To know for sure, we will execute another script that will return the number of records for each type:
# We find out the number of records by type in the "Source" column
temperatures_df.Source.value_counts()
The result is as expected, so we can rest easy knowing that we only have a couple of types.
Once we have verified this, it is worth our time assessing what we want to do with these global temperature measurements. Whatever the objective (for example, making a prediction of future average temperatures), it seems logical to choose to separate the measurements of the two measurement sources into two different attributes, or to choose the average of the existing measurement systems for each month, or even a weighting between them if we have more information about each of these systems. Let’s see how.
Creation of masks
In this case, we are going to separate the measures of each source into two attributes. To perform such a filter, we are going to make use of a very useful concept in Python, called a mask (conceptually similar to a where filter in SQL).
In the case of the mask for the GCAG type, this would be:
# The mask is created by filtering the Source column to those values that are GCAG
mask_GCAG = temperatures_df['Source'] == 'GCAG'
# A new dataframe is created from the created mask/filter
temperatures_df_GCAG = temperatures_df[mask_GCAG]
# Show the first five records of the dataframe (by default, if not indicated, five are shown)
temperatures_df_GCAG.head()
In the case of GISTEMP it would be something similar:
# The mask is created by filtering the Source column to those values that are GISTEMP
mask_GISTEMP = temperatures_df['Source'] == 'GISTEMP'
# Another new dataframe is created from the mask/filter created
temperatures_df_GISTEMP = temperatures_df[mask_GISTEMP]

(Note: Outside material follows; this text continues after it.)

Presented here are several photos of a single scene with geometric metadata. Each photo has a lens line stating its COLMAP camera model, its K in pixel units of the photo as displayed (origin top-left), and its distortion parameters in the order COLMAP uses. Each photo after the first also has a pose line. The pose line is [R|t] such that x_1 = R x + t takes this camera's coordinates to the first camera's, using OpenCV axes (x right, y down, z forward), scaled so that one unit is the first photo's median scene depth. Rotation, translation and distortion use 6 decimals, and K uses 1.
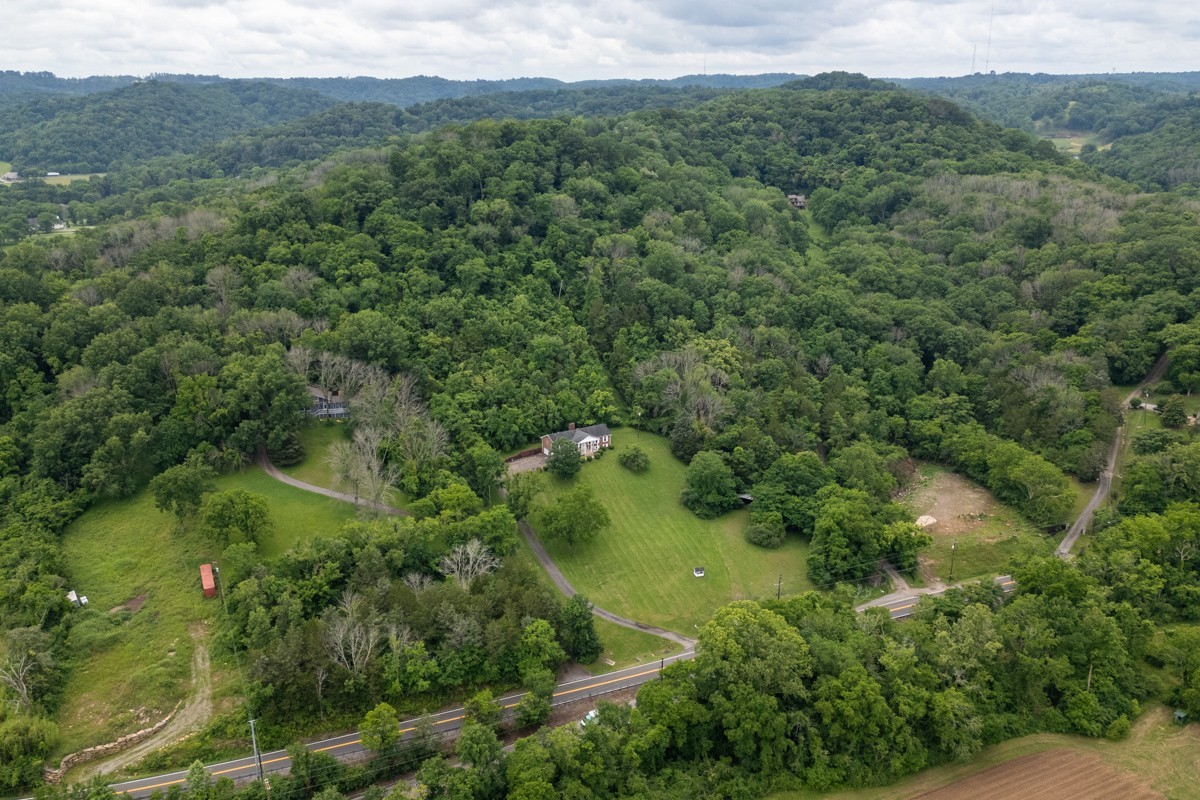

# Show the first five records of the dataframe
temperatures_df_GISTEMP.head()
As we can see, it is easy to separate and filter our data. We can also create a new version of the data set that contains the average monthly temperatures of both measurement systems as attributes.
New pooled dataset
Starting from the new dataframes that we have created, we are going to generate the new dataset using the following script:
# We add the column named GCAG_month_mean_temp with the values of the mean of GCAC
temperatures_df['GCAG_month_mean_temp'] = temperatures_df_GCAG.Mean
# We add the column named GISTEMP_month_mean_temp with the values of the mean of GISTEMP
temperatures_df['GISTEMP_month_mean_temp'] = temperatures_df_GISTEMP.Mean
# We remove the Source and Mean columns
temperatures_df = temperatures_df.drop(['Source', 'Mean'], axis=1)

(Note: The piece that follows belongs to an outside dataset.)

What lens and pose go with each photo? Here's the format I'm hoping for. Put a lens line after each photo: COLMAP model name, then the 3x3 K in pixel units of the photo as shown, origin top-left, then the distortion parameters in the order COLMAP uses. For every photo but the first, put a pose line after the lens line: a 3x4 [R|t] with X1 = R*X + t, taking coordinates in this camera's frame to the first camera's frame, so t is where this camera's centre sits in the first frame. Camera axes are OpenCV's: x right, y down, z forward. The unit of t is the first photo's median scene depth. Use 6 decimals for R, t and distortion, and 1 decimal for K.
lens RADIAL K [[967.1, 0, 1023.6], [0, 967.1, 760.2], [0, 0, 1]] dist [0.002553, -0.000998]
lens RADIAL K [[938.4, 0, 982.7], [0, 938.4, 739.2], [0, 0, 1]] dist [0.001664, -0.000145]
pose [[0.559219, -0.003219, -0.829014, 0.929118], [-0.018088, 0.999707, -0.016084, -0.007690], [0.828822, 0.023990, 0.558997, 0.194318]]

# We show the first five records of the modified dataframe
temperatures_df.head()
As we can see, we have remodeled the data table to another form that may seem more interesting to us to visualize the data.
We will now leave the format aside, and move on to analyze the data a bit; we will describe them.
Statistical Review
If we want to review the descriptive statistics of numeric attributes, we can use the describe() expression:
# We show the statistical information of the data
temperatures_df.describe()
What we obtain is that the average value of the recorded historical temperatures is around 0º, varying between -0.78 and 1.35, also indicating its standard deviation and quartiles.
If we want to obtain a generic report with Pandas Profiling, which saves us much of the work we have to do in this phase, we can use the following script:
# We declare the function (to reuse it)
def profile_dataframe(dataframe):
# We import the library
from pandas_profiling import ProfileReport
# We generate the dataframe report
profile = ProfileReport(dataframe)
# We export to HTML
profile.to_file(outputfile="df_profiling_report.html")
return
# We launch the function, adding the dataframe as an input parameter
profile_dataframe(temperatures_df)
With this, a report with all the information is generated in HTML format:
As we can see, analyzing a data file to get an idea of what data it contains, is quite quick and simple, providing us with valuable information once we start working knuckles down with the data.